Below are the records; copy every line in them that holds the string "changes".

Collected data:
━━━━━━━━━━━━━━━━━━━━━━━━━━━━━━
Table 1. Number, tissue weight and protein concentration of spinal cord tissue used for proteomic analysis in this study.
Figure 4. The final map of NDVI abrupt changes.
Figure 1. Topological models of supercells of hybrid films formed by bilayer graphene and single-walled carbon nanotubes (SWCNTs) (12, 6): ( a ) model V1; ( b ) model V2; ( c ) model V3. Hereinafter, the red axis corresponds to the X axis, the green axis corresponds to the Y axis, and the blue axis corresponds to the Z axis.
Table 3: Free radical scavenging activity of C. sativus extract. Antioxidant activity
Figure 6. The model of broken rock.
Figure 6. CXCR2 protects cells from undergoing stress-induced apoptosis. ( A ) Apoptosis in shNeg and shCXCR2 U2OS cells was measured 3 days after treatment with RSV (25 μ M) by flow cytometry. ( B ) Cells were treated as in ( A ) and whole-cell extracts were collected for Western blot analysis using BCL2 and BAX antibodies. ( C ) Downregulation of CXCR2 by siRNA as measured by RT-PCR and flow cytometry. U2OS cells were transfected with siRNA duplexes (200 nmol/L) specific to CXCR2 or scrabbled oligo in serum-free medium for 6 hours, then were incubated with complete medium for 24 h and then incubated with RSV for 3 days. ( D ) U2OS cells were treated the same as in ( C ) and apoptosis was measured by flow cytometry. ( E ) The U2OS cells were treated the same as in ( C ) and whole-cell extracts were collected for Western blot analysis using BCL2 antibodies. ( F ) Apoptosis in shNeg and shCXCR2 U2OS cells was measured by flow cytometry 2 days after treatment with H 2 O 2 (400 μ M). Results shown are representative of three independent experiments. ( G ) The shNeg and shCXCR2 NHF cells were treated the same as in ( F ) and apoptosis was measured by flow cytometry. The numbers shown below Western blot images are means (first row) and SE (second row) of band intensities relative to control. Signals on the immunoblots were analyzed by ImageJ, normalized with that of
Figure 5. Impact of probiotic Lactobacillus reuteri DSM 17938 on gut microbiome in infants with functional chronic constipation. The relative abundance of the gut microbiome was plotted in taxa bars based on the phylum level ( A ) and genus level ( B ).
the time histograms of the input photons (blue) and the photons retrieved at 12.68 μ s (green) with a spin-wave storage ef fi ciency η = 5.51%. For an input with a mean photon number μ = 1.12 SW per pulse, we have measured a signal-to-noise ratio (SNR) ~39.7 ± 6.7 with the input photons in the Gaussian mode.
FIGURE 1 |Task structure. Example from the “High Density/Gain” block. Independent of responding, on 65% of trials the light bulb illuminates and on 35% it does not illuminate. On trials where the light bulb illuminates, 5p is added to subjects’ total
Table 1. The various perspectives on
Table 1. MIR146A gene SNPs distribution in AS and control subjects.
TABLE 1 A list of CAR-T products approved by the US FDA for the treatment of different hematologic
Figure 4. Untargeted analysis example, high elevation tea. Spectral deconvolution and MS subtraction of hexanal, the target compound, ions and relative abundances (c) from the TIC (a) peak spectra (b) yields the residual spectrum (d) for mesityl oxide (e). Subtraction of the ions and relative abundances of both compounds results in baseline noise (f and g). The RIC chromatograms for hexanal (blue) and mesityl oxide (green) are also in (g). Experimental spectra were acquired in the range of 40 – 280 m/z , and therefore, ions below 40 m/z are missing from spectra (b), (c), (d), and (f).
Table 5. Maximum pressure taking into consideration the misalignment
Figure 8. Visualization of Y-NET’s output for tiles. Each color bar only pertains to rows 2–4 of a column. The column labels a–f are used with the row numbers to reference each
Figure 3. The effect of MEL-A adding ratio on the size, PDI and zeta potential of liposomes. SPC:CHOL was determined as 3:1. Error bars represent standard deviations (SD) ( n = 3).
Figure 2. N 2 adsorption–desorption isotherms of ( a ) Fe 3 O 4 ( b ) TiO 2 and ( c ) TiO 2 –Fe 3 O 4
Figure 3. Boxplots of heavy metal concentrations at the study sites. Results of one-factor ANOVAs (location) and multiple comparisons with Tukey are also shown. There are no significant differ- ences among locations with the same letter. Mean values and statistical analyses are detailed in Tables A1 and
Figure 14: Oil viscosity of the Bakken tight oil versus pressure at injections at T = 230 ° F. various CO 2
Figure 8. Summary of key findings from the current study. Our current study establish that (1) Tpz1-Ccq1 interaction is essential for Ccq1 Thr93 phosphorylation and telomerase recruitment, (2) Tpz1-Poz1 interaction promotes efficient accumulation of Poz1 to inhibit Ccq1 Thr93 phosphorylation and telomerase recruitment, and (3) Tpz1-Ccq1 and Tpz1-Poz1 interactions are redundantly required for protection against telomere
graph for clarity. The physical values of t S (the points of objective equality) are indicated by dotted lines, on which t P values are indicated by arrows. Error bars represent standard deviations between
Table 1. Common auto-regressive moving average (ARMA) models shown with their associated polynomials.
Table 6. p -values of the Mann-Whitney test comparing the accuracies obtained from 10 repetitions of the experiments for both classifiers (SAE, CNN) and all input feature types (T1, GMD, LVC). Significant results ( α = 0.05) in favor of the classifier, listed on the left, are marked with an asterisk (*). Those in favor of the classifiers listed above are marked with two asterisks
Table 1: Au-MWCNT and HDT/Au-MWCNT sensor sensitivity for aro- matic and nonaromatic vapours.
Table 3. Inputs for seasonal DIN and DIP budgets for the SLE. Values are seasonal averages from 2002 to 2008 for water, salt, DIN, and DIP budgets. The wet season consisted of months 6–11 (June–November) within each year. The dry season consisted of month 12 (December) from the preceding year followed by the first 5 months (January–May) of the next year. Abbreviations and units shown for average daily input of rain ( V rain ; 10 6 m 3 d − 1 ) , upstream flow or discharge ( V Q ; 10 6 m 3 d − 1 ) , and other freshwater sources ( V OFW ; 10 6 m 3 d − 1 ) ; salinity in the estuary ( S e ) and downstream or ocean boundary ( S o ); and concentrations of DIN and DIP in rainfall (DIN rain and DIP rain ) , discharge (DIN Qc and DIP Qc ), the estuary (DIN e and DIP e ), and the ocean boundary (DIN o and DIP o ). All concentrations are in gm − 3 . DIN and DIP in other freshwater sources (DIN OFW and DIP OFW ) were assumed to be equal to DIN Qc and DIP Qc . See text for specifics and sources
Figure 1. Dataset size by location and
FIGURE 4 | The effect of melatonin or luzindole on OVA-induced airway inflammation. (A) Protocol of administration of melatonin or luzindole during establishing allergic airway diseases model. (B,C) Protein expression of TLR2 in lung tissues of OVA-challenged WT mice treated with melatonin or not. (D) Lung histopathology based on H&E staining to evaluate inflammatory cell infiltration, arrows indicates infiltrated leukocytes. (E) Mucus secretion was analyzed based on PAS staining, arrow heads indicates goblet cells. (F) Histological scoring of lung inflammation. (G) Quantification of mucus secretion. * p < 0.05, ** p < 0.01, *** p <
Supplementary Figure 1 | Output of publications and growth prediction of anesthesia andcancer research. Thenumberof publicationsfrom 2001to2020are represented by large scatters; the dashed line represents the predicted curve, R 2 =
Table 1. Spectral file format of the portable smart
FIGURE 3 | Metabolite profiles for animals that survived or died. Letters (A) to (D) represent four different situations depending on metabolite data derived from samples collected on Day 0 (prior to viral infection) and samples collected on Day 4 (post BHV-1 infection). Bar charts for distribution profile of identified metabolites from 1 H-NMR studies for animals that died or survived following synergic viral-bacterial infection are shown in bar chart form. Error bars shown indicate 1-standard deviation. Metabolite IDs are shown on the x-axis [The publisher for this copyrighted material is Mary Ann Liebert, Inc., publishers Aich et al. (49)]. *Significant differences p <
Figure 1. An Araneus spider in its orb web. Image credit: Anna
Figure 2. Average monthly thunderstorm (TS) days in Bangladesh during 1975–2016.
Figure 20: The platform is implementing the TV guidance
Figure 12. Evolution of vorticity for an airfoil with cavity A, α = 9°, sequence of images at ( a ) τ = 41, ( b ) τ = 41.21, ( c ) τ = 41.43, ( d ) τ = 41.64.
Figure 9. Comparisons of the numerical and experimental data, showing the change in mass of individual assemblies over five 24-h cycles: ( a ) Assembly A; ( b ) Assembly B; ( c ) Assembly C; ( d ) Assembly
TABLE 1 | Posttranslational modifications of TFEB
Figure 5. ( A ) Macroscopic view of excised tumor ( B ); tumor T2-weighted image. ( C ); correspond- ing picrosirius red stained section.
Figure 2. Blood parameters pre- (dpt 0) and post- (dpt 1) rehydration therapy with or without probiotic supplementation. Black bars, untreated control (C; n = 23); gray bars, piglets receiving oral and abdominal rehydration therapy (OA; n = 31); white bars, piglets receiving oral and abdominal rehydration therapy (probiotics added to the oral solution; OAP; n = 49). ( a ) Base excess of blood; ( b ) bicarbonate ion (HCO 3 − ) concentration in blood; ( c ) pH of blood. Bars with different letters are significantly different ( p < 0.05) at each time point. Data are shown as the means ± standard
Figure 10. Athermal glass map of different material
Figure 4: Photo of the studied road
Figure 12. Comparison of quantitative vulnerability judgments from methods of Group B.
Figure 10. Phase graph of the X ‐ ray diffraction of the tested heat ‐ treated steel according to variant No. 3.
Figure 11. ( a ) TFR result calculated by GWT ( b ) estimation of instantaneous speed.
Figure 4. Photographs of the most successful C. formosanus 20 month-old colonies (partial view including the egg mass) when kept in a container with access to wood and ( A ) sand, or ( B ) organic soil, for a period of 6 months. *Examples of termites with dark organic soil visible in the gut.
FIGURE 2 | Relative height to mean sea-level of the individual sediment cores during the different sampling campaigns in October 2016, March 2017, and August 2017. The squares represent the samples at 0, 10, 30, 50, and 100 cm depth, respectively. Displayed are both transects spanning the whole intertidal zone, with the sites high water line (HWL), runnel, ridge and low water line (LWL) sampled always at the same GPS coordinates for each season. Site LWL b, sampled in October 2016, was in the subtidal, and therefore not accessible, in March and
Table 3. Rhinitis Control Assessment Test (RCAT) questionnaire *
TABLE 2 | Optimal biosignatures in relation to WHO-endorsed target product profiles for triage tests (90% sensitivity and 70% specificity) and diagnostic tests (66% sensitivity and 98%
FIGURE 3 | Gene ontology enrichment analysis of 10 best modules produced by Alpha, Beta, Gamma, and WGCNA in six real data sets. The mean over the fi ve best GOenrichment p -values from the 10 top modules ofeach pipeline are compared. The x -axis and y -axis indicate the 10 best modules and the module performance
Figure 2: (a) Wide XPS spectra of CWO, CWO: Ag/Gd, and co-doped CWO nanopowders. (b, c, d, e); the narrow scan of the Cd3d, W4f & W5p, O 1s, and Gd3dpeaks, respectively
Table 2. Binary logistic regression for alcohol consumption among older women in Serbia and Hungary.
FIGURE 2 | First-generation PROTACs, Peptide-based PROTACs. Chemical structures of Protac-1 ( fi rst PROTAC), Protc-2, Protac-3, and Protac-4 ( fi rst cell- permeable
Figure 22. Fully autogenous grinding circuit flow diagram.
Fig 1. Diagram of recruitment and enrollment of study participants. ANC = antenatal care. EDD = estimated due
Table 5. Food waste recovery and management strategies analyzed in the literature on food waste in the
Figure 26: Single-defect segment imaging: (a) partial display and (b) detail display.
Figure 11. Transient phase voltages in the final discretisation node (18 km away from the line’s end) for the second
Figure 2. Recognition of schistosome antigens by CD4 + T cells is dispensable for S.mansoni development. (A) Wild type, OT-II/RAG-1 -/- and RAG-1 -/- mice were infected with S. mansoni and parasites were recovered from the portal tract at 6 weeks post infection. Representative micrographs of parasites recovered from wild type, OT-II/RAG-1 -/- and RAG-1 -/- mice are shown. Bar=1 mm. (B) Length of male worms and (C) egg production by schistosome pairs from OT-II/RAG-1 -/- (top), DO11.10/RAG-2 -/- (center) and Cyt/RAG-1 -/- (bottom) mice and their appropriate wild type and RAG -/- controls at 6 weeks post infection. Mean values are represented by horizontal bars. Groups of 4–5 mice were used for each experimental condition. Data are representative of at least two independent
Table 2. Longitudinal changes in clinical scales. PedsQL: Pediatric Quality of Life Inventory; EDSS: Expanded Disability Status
━━━━━━━━━━━━━━━━━━━━━━━━━━━━━━
§ **EXERCISE RESPONSE**:
Figure 4. The final map of NDVI abrupt changes.
Table 2. Longitudinal changes in clinical scales. PedsQL: Pediatric Quality of Life Inventory; EDSS: Expanded Disability Status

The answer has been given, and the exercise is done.